After a couple of days in the Brit filled hill towns of Tuscany we arrived at one of its most spectacular.

San Gimignano is famed for its mediaeval towers and the church which is filled with amazing 13th century frescoes. The towers were built by feuding nobles in aristocratic rivalry in the 12th and 13th centuries. Set in spectacular countryside and with a beautiful centre with many interesting buildings, San Gimignano is definitely worth a visit, especially in the early evening as the sun starts to set and the crowds disperse.

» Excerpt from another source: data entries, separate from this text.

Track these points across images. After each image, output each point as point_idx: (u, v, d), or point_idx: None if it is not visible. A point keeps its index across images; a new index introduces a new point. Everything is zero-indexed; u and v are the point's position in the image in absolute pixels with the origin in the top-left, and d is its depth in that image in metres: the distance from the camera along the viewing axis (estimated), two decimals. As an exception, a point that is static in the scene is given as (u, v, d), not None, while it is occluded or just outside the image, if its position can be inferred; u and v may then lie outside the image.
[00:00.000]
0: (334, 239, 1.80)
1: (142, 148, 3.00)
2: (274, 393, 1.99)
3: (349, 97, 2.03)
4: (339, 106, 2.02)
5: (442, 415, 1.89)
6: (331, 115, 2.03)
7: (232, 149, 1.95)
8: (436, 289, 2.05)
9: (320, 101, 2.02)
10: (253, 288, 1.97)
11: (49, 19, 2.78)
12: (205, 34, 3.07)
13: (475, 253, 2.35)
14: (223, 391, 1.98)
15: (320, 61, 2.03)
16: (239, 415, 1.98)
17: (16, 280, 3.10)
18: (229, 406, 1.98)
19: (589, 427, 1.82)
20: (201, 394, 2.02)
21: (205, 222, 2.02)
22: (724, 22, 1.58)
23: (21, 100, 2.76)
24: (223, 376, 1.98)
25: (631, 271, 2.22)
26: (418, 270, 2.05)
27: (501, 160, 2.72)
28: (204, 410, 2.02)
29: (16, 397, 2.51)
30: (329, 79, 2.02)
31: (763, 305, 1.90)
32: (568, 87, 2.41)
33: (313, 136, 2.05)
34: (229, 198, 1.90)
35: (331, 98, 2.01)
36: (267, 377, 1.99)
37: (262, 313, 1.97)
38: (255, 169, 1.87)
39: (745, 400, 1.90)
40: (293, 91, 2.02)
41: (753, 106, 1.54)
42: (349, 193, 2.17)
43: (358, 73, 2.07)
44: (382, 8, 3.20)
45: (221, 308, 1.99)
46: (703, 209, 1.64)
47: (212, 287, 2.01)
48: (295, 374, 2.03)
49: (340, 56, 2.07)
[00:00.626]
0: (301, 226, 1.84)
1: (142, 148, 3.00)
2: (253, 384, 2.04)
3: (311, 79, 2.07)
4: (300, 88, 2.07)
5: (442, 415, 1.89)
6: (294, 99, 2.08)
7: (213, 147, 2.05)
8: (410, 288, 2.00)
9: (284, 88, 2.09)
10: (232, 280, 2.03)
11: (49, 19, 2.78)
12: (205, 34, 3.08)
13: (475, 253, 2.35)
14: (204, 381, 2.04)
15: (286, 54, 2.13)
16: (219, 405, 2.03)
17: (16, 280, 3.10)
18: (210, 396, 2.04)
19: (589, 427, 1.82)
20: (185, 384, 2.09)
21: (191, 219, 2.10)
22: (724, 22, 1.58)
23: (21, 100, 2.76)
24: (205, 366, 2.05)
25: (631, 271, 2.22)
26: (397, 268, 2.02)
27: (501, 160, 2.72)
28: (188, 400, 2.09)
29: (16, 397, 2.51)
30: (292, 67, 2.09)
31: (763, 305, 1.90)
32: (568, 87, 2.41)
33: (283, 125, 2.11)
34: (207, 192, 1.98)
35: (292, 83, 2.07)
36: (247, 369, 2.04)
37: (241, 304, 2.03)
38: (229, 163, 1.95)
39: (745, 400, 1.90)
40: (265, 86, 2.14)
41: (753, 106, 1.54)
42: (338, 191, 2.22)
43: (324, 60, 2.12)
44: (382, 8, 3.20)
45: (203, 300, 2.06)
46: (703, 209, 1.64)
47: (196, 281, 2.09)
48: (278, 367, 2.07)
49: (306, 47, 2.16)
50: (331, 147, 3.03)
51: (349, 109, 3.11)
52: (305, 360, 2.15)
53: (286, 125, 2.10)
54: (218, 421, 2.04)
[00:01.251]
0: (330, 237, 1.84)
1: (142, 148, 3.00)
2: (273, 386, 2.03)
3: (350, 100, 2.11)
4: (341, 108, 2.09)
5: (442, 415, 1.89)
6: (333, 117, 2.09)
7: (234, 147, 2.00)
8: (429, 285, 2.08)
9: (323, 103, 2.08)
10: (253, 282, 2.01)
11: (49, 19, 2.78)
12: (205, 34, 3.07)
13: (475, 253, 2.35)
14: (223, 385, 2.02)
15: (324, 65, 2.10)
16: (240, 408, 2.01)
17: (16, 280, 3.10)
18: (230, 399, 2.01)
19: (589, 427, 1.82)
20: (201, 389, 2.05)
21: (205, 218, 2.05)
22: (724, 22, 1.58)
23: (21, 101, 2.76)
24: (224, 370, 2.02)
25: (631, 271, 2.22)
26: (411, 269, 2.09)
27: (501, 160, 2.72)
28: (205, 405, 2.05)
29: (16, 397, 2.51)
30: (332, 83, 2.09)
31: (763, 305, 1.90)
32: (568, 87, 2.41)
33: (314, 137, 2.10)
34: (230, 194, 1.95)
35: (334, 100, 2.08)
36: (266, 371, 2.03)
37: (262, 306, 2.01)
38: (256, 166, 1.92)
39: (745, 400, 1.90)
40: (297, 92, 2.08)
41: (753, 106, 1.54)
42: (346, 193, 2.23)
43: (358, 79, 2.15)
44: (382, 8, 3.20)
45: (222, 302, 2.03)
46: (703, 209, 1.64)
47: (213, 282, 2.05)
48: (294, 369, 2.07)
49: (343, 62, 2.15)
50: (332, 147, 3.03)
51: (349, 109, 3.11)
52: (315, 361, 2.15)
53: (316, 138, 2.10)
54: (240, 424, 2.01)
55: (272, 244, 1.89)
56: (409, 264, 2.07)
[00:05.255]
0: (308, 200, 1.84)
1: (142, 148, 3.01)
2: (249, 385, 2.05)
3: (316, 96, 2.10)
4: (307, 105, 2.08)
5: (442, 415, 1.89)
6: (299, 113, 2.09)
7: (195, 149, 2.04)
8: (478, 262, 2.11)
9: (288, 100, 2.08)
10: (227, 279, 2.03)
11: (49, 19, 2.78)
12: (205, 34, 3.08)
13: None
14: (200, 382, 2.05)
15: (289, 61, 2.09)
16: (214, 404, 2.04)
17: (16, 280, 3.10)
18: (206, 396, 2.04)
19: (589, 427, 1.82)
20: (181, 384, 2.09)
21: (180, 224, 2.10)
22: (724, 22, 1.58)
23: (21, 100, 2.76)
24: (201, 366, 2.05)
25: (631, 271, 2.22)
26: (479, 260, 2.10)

After a lovely overnight stop in the little walled town of Montereggioni where we awoke to find a classic car rally passing through, it was on to Sienna. Famed for its huge scallop shaped piazza, and the bareback horse races that take place there every summer, it really is a beautiful place.


The cathedral is striking; its black and white striped walls give it the look of a giant liquorice allsort!


Sienna also resulted in another visit to a gelateria! Even the smallest town in Italy has several gelateria, where homemade ice cream is displayed in colourful mounds waiting for the evening ‘pasagieta’ when everyone heads out for a stroll and a couple of scoops of their favourite flavours. When in Rome! ... or any other city for that matter!


Rome was our next destination but arriving during the Friday evening rush hour wasn’t the best idea we’ve ever had!